Your bank is not present in the list of FID's.
The list of FID's (Financial Institution ID's) actually comes from your QuickBooks install, and is the list of banks that have paid to be included as a QuickBooks supported bank. A bank may be supported for checking accounts or credit cards, or both. Similarly a bank may be supported for Direct or WebConnect downloads, or both. And the list is country specific. If your bank chose not to be included, then it will not be in the FID list and QuickBooks will not import transactions using that bank name. It has nothing to do with QIF2QBO Convert. However, there is a very simple workaround which is to use the FID of some other Financial Institution. You can use pretty much any other FID you want. You should probably choose one that is not a bank you have other accounts at, is a large bank that is unlikely to drop QuickBooks support, and has a name that is similar to or that you can associate with your bank name.
QIF2QBO Convert Error: No QIF Type found, unable to process
If the QIF2QBO Convert log windows has the error: "No QIF Type found, unable to process", then verify that the QIF file starts with a valid account type definition. The first line should be something like !Type:Bank, !Type:CCard or !Type:Invst.
QuickBooks Error: "QuickBooks is currently unable to verify the financial institution for this download. Please try again later."
When you import the QBO file into QuickBooks, if you receive an error "QuickBooks is currently unable to verify the financial institution for this download. Please try again later." then the FID is incorrect. QuickBooks is very picky about this. The financial institution must be currently in good standing with QuickBooks for Web Connect download, and the account must be of the correct type. QuickBooks distinguishes between financial institution support of bank versus credit card transactions.
QIF2QBO Convert will only display those FID's that are listed as being able to import Web Connect files, so if you don't see your bank or brokerage, QuickBooks will not accept Web Connect files from that financial institution. Also, even though a bank may be listed, QuickBooks may still give this error. That problem seems mostly to occur with small banks, perhaps they did not stay current with QuickBooks.
If you are running into a brick wall with QuickBooks FID's, the workaround is to use an FID for some other financial institution other than the one you actually use. However, if you already are downloading from your financial institution, then you would have to have two accounts and copy transactions from one to the other. Therefore, this is practical only if you don't already download directly from that financial institutional, or you import transactions very infrequently.

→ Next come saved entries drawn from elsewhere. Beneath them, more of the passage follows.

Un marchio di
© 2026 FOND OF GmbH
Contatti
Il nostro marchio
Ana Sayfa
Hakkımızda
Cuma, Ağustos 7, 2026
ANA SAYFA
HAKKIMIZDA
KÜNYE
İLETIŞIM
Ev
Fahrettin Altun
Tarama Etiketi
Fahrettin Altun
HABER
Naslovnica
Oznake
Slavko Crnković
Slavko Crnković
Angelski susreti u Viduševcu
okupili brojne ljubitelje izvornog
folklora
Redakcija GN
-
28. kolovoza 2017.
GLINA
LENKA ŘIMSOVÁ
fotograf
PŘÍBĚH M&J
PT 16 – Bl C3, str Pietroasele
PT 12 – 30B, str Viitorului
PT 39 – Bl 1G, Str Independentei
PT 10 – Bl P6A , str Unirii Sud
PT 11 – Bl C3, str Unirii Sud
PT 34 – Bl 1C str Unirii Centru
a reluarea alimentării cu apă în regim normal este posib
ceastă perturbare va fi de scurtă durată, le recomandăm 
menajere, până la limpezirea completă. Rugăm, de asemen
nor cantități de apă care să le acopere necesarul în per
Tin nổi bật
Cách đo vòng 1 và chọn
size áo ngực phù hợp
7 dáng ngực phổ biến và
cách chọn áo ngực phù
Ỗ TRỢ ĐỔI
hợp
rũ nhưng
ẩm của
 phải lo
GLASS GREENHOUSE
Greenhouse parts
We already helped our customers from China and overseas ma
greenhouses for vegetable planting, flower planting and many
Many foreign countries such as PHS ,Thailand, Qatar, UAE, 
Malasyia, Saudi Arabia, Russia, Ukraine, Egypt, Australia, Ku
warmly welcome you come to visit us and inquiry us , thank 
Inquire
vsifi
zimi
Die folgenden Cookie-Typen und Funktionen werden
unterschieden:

If QuickBooks is refusing to link a QBO import to an existing account, then make sure that the account type was set correctly - see the section above on Setting QuickBooks Account Info. QuickBooks will only allow you to import credit card QBO files to credit cards accounts, and bank account QBO files to bank accounts. If the account number was not specified accurately in the QuickBooks Account Info, then QuickBooks will generally allow you to do a manual match, but it will also change the account number in QuickBooks.
Multiple Accounts in a singe file
Because a QBO file can only contain transactions from a single financial institution, QIF2QBO Convert will only process the first account found in a QIF file when creating a QBO file.
Saving the QIF2QBO Convert Log
After QIF2QBO Convert has run, you may wish to save the log information to a file. Select the Save Log button. This will bring up a File Save dialog. Simply specify a file name and select Save.
To clear the log information select the Clear Log button.